| TUS TAREAS |
[1] Enumera las cosas que, según el pasaje, salvaguardan la vida.
[2] Edita el pasaje comenzando por "La desigualdad es inherente" y siguiendo hasta "la pobreza material1.", y cambia "progreso" por "desarrollo".

| PASAJE |
□ □ □ □ □

La desigualdad es inherente al progreso, si se entiende que no todas las personas se enriquecen al mismo ritmo y que no todas acceden con la misma facilidad a saneamiento básico, vacunas, medicamentos, etc., que salvaguardan la vida (Deaton, 2015).
Cuando la desigualdad está al servicio del progreso, se suelen despreciar los efectos no deseados de este, invisibilizando a quienes han salido lastimados o han sido dejados atrás (Deaton, 2015). La pandemia por coviD-19 ha dejado en evidencia esta realidad, porque, además de los incontables muertos y el estrés sobre los sistemas de salud, esta crisis ha maltratado a los más pobres y ha arrastrado a más personas en el mundo hacia la pobreza material1.

□ □ □ □ □

| DATOS DISPONIBLES |
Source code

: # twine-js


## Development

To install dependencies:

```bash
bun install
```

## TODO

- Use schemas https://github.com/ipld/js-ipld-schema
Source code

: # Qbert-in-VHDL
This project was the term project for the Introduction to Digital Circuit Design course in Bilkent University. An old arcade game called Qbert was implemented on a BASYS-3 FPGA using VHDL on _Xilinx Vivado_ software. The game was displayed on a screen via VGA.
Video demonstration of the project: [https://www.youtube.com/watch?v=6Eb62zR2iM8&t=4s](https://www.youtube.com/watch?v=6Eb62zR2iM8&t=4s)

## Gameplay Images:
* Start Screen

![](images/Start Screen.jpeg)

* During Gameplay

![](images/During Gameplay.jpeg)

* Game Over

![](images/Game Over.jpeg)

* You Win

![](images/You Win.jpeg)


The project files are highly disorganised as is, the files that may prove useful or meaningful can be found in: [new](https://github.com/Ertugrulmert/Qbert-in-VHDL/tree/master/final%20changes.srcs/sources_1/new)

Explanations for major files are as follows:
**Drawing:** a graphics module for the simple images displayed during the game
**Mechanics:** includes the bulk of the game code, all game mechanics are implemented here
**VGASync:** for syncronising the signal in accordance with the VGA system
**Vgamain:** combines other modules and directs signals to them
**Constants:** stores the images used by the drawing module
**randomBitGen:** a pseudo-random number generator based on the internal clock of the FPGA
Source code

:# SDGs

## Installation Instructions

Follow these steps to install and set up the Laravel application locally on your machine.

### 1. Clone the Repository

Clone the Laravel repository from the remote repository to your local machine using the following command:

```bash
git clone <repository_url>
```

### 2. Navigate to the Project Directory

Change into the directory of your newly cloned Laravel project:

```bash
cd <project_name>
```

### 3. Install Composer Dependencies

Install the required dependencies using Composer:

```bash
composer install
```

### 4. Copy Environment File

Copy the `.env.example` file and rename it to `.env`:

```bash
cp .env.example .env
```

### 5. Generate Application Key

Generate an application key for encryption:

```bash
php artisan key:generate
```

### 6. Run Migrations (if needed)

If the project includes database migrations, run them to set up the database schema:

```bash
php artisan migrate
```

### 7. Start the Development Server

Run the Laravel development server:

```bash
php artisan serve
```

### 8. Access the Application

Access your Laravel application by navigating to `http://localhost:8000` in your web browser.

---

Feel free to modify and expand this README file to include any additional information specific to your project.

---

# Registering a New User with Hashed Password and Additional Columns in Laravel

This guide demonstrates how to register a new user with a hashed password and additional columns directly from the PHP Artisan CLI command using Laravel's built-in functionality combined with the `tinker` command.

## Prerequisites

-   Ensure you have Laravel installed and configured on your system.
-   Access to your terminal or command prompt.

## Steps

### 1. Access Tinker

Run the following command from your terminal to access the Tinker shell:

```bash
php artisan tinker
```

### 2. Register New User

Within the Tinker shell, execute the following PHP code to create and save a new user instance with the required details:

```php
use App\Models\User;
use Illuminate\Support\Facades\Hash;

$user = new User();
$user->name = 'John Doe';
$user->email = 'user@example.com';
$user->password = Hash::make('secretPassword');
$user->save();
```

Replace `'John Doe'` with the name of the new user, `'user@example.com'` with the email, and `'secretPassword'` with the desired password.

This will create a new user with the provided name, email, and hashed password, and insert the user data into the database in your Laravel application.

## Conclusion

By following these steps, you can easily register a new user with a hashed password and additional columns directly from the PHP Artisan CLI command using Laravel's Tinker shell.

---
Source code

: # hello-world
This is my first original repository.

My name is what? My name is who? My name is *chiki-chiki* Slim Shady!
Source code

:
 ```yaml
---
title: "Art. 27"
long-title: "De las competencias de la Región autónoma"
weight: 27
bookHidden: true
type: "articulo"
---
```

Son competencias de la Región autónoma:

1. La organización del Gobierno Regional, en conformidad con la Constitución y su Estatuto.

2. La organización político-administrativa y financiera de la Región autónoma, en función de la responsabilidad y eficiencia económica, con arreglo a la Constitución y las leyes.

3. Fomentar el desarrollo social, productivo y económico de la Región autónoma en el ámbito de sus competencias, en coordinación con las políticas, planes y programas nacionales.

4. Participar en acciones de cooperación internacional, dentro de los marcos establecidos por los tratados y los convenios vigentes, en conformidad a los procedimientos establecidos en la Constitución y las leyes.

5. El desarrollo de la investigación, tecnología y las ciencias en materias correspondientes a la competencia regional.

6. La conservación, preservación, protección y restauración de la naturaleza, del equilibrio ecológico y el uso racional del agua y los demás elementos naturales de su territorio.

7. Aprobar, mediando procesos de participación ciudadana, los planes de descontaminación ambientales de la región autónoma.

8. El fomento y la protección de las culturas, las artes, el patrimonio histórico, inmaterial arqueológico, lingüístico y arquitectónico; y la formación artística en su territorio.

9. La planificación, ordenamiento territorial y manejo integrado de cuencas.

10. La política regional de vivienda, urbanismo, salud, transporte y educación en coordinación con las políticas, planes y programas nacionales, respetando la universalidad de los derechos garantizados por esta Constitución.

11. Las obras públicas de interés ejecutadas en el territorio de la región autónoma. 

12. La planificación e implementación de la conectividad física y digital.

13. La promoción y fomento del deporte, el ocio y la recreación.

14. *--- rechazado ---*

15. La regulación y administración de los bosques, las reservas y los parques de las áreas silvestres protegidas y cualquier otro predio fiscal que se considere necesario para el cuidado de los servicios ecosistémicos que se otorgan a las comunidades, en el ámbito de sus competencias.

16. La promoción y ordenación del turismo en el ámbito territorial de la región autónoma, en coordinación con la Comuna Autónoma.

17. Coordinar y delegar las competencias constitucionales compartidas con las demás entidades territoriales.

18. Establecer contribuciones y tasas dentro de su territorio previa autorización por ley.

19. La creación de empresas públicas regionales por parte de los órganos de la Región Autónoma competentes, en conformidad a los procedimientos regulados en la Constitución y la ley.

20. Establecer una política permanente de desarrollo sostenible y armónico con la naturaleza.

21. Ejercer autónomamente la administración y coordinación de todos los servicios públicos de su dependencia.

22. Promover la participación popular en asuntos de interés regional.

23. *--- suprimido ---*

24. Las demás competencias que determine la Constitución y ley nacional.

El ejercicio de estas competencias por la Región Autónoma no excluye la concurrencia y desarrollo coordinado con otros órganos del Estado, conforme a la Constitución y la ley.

□ □ □ □ □

| RESPUESTAS |
[1] Saneamiento básico, vacunas y medicamentos.

[2]
La desigualdad es inherente al desarrollo, si se entiende que no todas las personas se enriquecen al mismo ritmo y que no todas acceden con la misma facilidad a saneamiento básico, vacunas, medicamentos, etc., que salvaguardan la vida (Deaton, 2015).
Cuando la desigualdad está al servicio del desarrollo, se suelen despreciar los efectos no deseados de este, invisibilizando a quienes han salido lastimados o han sido dejados atrás (Deaton, 2015). La pandemia por coviD-19 ha dejado en evidencia esta realidad, porque, además de los incontables muertos y el estrés sobre los sistemas de salud, esta crisis ha maltratado a los más pobres y ha arrastrado a más personas en el mundo hacia la pobreza material1.